TALLAHASSEE - Despite the impending arrival of the final 2010 Census redistricting data, Gov. Rick Scott still isn't saying when or whether he'll seek federal approval of anti-gerrymandering constitutional amendments passed by Florida voters in November.
Scott has previously said the state needed more information, apparently meaning Census information, before seeking that approval.
But a spokesman for his office said Friday there's "no change on the question of pre-clearance," meaning federal approval, even though the final data is now expected to arrive in Florida on Tuesday.
Meanwhile, the state of California has already received approval for a similar anti-gerrymandering amendment, also passed in November, without submitting any Census data in its application.
Florida amendment backers accuse Scott of stalling implementation for political reasons by not seeking that approval. District lines drawn to favor Republicans are considered a major reason for the large GOP majorities in the state Legislature and congressional delegation.
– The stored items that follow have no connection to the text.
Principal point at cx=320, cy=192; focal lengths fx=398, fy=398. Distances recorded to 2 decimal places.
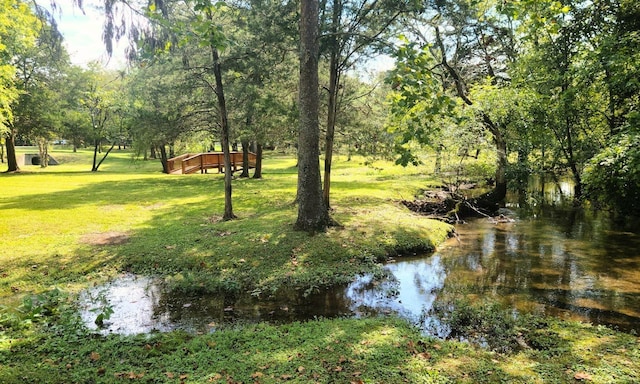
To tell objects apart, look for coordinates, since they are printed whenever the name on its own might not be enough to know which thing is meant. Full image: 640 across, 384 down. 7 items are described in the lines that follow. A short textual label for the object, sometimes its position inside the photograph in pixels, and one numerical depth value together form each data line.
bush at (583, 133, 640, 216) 6.73
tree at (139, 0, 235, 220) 5.09
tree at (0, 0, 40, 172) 9.29
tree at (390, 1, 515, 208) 6.00
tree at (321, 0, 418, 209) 10.43
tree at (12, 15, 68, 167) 24.16
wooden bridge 27.97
But Scott's spokesman denied that lack of action on seeking pre-clearance means Scott opposes seeking approval. He said Scott withdrew the state's application for approval, filed in December by former Gov. Charlie Crist, only so he could review it.
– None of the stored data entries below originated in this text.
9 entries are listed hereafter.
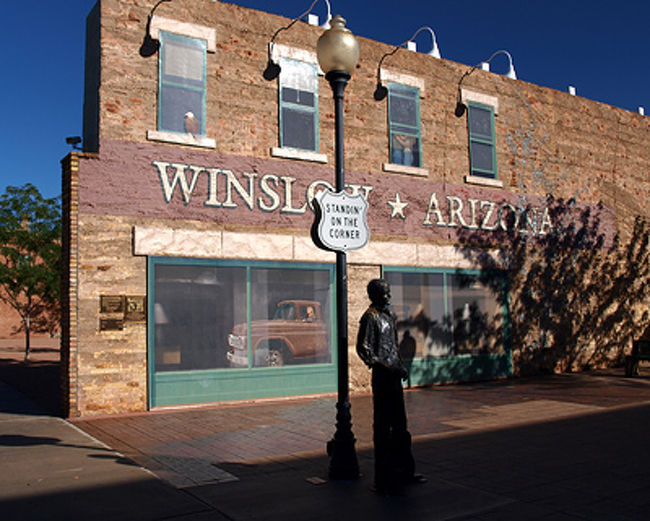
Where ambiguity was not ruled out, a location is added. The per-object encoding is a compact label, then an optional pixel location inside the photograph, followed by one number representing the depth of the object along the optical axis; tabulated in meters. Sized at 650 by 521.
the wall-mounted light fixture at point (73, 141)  10.81
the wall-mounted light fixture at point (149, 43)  10.88
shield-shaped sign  6.29
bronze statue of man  5.53
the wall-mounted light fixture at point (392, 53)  13.38
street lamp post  6.00
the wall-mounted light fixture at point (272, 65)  12.08
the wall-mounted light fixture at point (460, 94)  14.55
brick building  10.38
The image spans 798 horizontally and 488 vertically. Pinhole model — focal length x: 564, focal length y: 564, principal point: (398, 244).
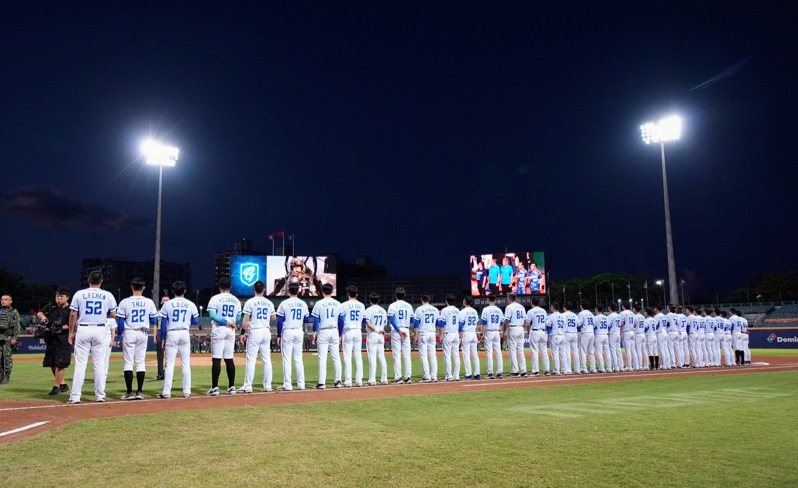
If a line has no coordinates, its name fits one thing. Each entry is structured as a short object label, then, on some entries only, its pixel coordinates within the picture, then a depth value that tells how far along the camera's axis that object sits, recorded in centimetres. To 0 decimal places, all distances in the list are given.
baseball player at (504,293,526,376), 1475
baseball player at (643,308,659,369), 1763
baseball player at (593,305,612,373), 1645
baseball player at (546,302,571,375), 1551
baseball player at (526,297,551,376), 1508
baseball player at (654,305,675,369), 1792
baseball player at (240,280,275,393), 1121
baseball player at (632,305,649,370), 1738
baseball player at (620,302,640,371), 1725
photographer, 1116
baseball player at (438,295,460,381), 1393
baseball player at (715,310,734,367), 1969
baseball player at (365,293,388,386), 1273
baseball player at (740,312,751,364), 2008
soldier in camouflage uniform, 1259
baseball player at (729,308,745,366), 2000
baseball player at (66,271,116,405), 952
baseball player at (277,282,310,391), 1153
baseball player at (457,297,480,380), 1413
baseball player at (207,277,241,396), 1073
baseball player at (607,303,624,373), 1669
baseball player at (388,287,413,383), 1306
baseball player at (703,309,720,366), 1923
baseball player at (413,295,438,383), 1361
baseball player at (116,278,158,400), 1002
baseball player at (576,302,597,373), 1620
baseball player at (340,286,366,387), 1229
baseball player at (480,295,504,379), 1444
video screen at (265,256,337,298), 5325
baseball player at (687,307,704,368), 1867
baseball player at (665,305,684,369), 1819
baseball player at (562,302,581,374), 1567
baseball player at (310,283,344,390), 1189
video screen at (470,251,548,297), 5325
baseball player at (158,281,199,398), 1028
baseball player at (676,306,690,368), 1839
Dan Gelber, attorney for the Fair Districts Florida pro-amendment campaign group, which is now suing to force the state to re-apply for the federal approval, is among the amendment backers who don't buy that explanation.
Gelber, a former Democratic state lawmaker and attorney general candidate, noted that Scott, like other elected officials, took an oath to uphold the Florida Constitution, and the amendments are now part of the Constitution – Sections 20 and 21 of Article 3.
"His oath demands that he do it," Gelber said. "The governor is obliged to carry out his responsibility … consistent with his oath of office."
The amendments, aimed at ending partisan favoritism in drawing state legislative and congressional districts, got 63 percent voter approval in the November election.
But before they can take effect, the U.S. Department of Justice must state that they don't violate the U.S. Voting Rights Act, which forbids discrimination against minorities in voting systems.
In comments to reporters in January, shortly after news broke that he withdrew the state's pre-clearance application, Scott said the application "was premature. We didn't have enough information … We're going to get all the information we need, the Census data and things like that and then we'll do the right thing."
Scott didn't say what information was needed or why and neither he nor his spokesmen have explained might be wrong with the application or missing it.
On Friday, the Census bureau announced the final package of redistricting data will be sent to the state early next week.
Asked whether that means Scott will move on seeking pre-clearance soon, Brian Hughes, spokesman for his office, said in an e-mail, "There is no change at this time on the question of pre-clearance."
"The administration has been told that the legislature is months away from their work on redistricting. Therefore, taking the time to review the previous Governor's application does not impede the redistricting process at all."
He said Scott's "thoughtful review should not be considered a position against pre-clearance."
Scott's office said he withdrew the application at the same time that he suspended all pending state regulations and contracts adopted before he took office.
The chairmen of the Senate and House redistricting committees, Sen. Don Gaetz, R-Niceville, and Rep. Will Weatherford, R-Wesley Chapel, both said their committees won't begin the substantive work of drawing districting lines until several months from now. They intend to hold public hearings on the issue this summer.
But both also said they consider the anti-gerrymandering amendments to be in effect as law, unless a court or the federal government overrules them.
Crist's office sent in the application Dec. 10.
It consisted of a copy of the two amendments – one concerning state legislative districts and the other congressional districts; answers to a Justice Department questionnaire about them and how they came to be adopted, and certified results of all races on the November ballot.
The amendments leave the responsibility of drawing district lines in the hands of the state Legislature, but set new standards saying the districts cannot be drawn to benefit any political party or candidate.
Republicans in the state Legislature opposed them.
Last year, they passed their own constitutional amendment proposal, but it was struck from the ballot as misleading. Now, state House Speaker Dean Cannon is trying to stop enactment of the voter-approved amendments in court, making the House party to a lawsuit against them.
The California secretary of state applied Dec. 2 for pre-clearance of Proposition 20, which added the task of congressional districting to the state's new redistricting commission. The commission had been set up by a previous amendment, passed in 2008, to draw state legislative lines.
California's application, which was similar to Florida's, got approval Feb. 3.
Erika Wood, deputy director of the Brennan Center for Justice at the New York University Law School, which studies election law nationwide, said she knows of no reason why Florida would need to wait for Census data to submit its amendments for pre-clearance.
"In fact," she said in an e-mail, "the Code of Federal Regulations clearly states that 'changes affecting voting should be submitted as soon as possible after they become final.' "
Under those regulations, she said, Census data is needed only for submitting redistricting plans themselves for pre-clearance, not for pre-clearance of the laws that govern the redistricting process.